[READING PASSAGE]
START

Metamath Proof Explorer

Theorem qsidom

Description: An ideal I in the commutative ring R is prime if and only if the factor ring Q is an integral domain. (Contributed by Thierry Arnoux, 16-Jan-2024)

		Ref	Expression
	Hypothesis	qsidom.1	$⊢ Q = R /_{𝑠} (R ~_{QG} I)$
	Assertion	qsidom	$⊢ (R \in CRing \land I \in LIdeal (R)) \to (Q \in IDomn \leftrightarrow I \in PrmIdeal (R))$

Proof

Step	Hyp	Ref	Expression
1		qsidom.1	$⊢ Q = R /_{𝑠} (R ~_{QG} I)$
2	1	qsidomlem1	$⊢ ((R \in CRing \land I \in LIdeal (R)) \land Q \in IDomn) \to I \in PrmIdeal (R)$
3	1	qsidomlem2	$⊢ (R \in CRing \land I \in PrmIdeal (R)) \to Q \in IDomn$
4	3	adantlr	$⊢ ((R \in CRing \land I \in LIdeal (R)) \land I \in PrmIdeal (R)) \to Q \in IDomn$
5	2 4	impbida	$⊢ (R \in CRing \land I \in LIdeal (R)) \to (Q \in IDomn \leftrightarrow I \in PrmIdeal (R))$

END

[SUPPLIED MATERIAL]
START

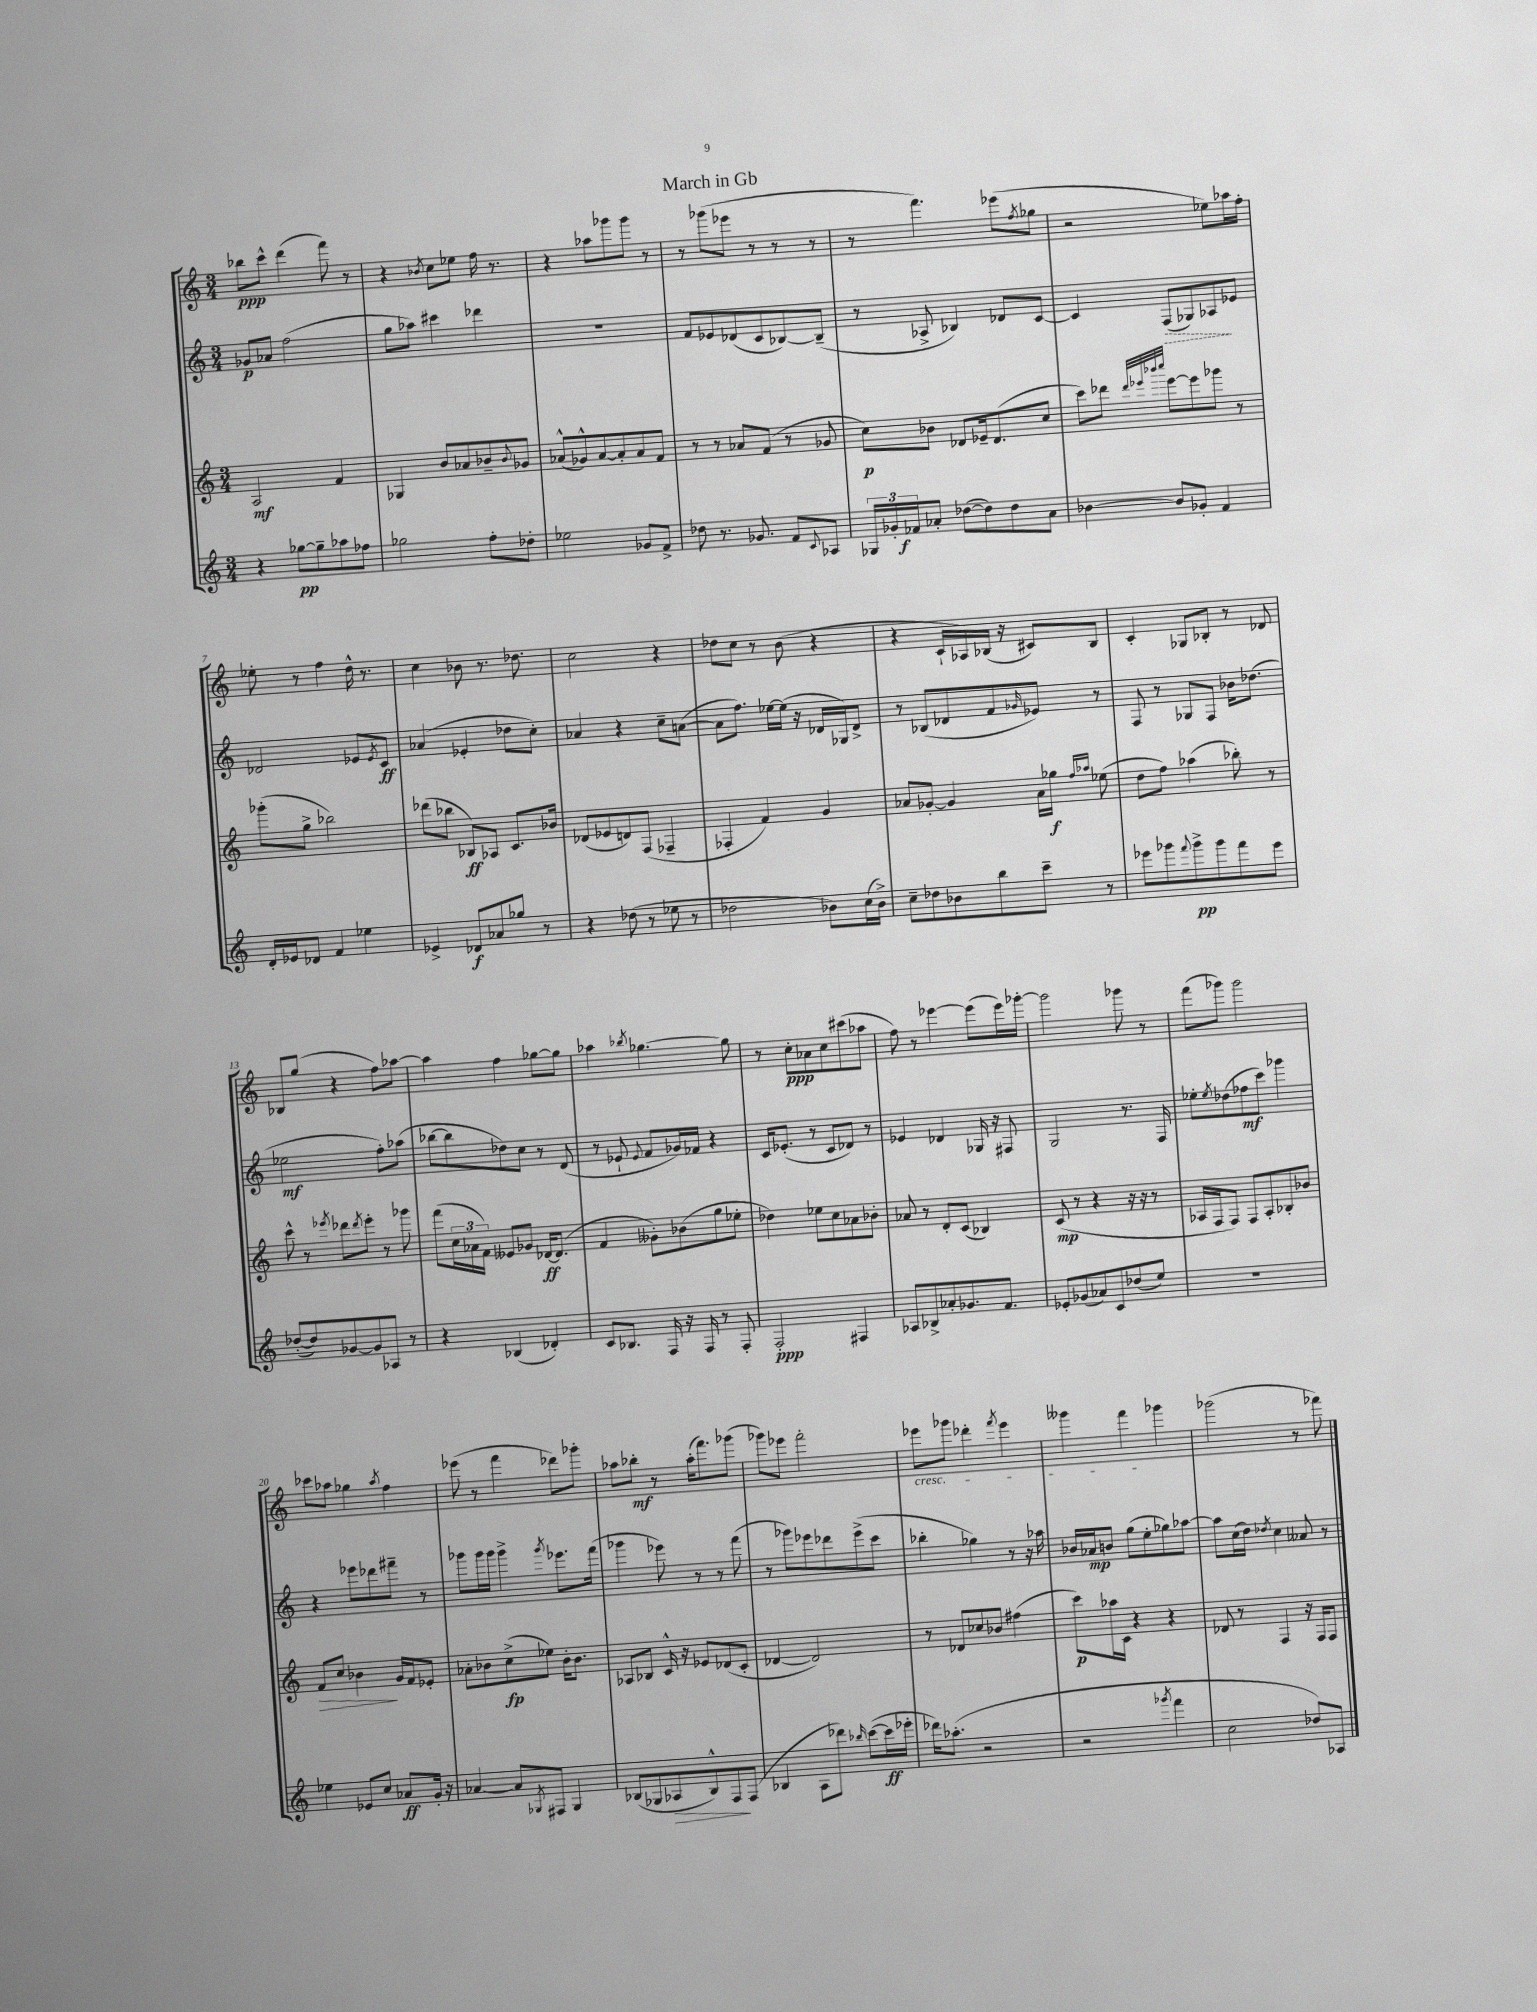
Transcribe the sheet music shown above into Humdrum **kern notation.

END

[WHAT THIS EXERCISE ASKS]
a: Answer these questions about the qsidom proof page, one answer per line and marked the same way:
(i) Who contributed the theorem, and on what date?
(ii) What reference is listed for step 4 of the proof?
(iii) Which steps does step 5 cite in its Hyp column?
b: From the qsidom proof page, copy the passage starting at "Metamath Proof Explorer" and ending at "Thierry Arnoux, 16-Jan-2024)", substituting "quotient ring" for "factor ring".
c: Turn the paragraph of the qsidom proof page that begins "Description: An ideal I" into a short list that keeps its main facts.

[SOLVED TASKS]
a:
(i) Thierry Arnoux, 16-Jan-2024
(ii) adantlr
(iii) Steps 2 and 4

b:
Metamath Proof Explorer

Theorem qsidom

Description: An ideal I in the commutative ring R is prime if and only if the quotient ring Q is an integral domain. (Contributed by Thierry Arnoux, 16-Jan-2024)

c:
- Setting: an ideal I in the commutative ring R
- Claim: I is prime if and only if the factor ring Q is an integral domain
- Contributed by Thierry Arnoux, 16-Jan-2024